Other bands whose names evoke something quite concrete by their use of the definite article “the” also feel a bit aimless. Take The Eagles, The Cure, The Police or The Clash, whose names are translated very directly into Mandarin (as Laoying, Zhiliao, Jingcha and Chongji respectively) but have quite a different feel when thought of as decontextualised dictionary entries that don’t specify them as nouns or verbs, singular or plural, capitalised or not - eagle, cure, police, clash. Worse, since Mandarin lacks the structure to directly translate our “The XXX(s)” format, it’s normal practice to add the words hechangtuan (“chorus”) or yuedui (“orchestra”) after band names to make it clear what we’re talking about. This gives even the most countercultural of musicians a very middle-of-the-road air: consider The Stooges (Choujue Hechangtuan), which in Chinese means nothing more rebellious than “Clown Chorus”!
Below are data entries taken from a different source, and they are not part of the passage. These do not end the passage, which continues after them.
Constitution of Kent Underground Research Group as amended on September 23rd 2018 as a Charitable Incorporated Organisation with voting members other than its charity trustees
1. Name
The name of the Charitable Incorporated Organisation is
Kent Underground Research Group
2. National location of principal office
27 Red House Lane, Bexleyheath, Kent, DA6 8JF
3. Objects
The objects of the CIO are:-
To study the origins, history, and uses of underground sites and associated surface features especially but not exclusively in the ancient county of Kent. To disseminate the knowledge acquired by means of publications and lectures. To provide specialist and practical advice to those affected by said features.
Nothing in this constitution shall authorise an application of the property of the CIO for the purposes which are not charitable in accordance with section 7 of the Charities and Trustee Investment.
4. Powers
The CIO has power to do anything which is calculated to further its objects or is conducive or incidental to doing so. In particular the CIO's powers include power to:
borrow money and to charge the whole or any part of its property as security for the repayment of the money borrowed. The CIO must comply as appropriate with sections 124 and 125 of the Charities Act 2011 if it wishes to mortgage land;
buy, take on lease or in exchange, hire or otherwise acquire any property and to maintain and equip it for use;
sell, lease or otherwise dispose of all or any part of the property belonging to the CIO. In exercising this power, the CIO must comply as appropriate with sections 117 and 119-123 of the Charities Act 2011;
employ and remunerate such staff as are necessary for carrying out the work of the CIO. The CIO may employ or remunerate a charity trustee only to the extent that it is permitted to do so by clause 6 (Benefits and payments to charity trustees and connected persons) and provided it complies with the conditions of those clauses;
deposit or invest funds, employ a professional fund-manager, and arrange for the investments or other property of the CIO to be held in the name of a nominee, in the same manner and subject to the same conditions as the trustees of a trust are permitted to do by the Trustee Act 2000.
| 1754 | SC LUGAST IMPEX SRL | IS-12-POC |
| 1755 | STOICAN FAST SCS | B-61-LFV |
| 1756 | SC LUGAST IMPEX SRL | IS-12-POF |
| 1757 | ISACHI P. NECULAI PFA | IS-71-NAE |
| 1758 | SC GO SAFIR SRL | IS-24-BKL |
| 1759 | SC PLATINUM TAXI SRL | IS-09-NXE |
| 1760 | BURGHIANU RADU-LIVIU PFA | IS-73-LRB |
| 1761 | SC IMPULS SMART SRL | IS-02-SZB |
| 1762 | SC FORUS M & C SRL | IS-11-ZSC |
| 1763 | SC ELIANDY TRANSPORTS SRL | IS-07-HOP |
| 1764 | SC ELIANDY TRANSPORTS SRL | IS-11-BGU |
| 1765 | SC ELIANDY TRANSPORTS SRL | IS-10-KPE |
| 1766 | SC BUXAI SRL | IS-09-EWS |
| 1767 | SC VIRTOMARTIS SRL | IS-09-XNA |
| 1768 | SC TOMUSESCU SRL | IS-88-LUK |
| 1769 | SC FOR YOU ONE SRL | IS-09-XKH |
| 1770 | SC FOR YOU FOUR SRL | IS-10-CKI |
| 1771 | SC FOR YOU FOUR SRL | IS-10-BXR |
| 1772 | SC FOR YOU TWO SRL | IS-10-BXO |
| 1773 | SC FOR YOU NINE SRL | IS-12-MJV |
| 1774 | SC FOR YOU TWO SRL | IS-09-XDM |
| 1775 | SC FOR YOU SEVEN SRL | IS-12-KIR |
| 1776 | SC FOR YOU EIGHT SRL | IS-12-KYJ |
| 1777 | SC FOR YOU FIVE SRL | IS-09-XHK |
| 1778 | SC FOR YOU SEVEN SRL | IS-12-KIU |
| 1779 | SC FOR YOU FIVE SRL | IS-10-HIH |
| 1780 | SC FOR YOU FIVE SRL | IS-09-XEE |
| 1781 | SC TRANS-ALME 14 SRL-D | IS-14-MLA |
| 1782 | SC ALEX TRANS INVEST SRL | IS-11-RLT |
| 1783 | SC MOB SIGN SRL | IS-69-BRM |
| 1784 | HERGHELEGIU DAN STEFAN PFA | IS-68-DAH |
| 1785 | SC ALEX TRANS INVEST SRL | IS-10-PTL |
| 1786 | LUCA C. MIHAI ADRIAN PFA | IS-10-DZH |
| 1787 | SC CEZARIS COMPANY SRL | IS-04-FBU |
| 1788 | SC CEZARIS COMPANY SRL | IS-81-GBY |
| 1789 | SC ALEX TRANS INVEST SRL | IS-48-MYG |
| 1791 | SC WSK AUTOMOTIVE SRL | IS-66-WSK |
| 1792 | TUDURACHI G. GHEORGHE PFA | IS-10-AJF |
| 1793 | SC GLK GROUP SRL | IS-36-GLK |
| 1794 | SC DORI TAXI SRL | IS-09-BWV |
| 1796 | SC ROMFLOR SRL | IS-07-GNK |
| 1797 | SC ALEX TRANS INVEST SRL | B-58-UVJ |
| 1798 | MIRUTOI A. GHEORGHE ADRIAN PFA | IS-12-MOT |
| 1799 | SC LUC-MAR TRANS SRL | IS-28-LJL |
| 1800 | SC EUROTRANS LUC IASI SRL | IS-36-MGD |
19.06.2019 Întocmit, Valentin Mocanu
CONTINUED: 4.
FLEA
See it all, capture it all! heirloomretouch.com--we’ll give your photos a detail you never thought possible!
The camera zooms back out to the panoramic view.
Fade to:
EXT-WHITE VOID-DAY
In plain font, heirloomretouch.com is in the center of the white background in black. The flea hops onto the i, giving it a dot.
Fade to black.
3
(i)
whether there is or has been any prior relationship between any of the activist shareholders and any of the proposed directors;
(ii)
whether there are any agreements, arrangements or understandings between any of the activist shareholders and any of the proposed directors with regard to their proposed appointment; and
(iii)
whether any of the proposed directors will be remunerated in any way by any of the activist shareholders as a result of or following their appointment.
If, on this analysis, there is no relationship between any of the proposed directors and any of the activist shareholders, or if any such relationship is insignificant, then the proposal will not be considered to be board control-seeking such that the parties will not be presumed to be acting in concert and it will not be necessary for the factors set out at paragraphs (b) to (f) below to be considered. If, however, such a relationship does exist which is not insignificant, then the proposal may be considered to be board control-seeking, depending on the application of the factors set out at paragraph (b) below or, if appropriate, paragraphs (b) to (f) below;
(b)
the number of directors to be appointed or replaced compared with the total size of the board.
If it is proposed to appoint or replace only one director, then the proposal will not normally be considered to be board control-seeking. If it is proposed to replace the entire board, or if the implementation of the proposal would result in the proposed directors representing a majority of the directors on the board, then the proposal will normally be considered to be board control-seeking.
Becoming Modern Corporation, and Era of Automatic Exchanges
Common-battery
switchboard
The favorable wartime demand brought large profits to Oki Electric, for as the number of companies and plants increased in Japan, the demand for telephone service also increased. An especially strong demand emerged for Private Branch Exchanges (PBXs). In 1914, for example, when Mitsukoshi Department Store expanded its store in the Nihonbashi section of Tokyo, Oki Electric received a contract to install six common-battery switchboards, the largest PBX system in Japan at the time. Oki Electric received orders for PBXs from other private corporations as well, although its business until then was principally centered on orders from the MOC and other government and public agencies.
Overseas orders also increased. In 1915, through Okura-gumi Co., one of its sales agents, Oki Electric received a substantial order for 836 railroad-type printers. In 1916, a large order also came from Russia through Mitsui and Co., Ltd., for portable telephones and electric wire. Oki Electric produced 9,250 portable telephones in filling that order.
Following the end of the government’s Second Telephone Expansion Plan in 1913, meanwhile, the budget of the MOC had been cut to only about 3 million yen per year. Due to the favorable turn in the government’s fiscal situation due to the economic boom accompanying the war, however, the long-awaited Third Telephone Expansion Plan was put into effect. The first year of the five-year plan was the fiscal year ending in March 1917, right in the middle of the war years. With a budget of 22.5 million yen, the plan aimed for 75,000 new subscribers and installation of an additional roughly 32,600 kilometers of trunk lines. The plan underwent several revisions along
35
Some attempts at interpretation fail quite badly. There are many groups whose Mandarin names are lost in translation, but my favourites are: Led Zeppelin (the bland “Qibolin Airship” ignores the implication of heavy metal); Radiohead becomes “Commandant of the Radio Station”; Def Leppard’s spelling mistakes and loudness are emasculated to Weibao (“Mighty Leopard”); and Pearl Jam, with its referencing of “jam” as a style of music, becomes the bizarrely literal Zhenzhu Guojiang, or “Fruit Preserve Made From Pearls”.
Some groups do cross the language boundary quite well, nevertheless, if their names have enough substance in English to translate directly without losing anything: Foreigner are known as Waiguoren, Deep Purple as Shenzi, Iron Maiden Tie Niangzi, Motorhead Motuotou, Queen Huanghou, The Beach Boys Haitan Nanhai, Guns N Roses Qiang Yu Meigui, and The Sex Pistols Xing Shouqiang, all of them equally meaningful to a Chinese speaker.
Some even gain a certain je ne sais quoi in Mandarin: Rage Against The Machine translates as “Launch a Punitive Expedition Against the System”, The Grateful Dead becomes “The Splendour/Flower of Death”, while Nirvana, which is after all a Buddhist concept, are known as Niepan, an ancient transliteration of the Sanskrit term nirvan.
The most famous group of all, the Beatles, are called Pitou Si in Mandarin, which is not only a transliteration of the sound but also cleverly means “The Four With The Unkempt Hair”. Finally, and amusingly, Madonna is known as Maidangna, which not only manages to miss the cultural reference to the Mother of Jesus but also is only a hair’s breadth away from the Chinese name for McDonalds, Maidanglao.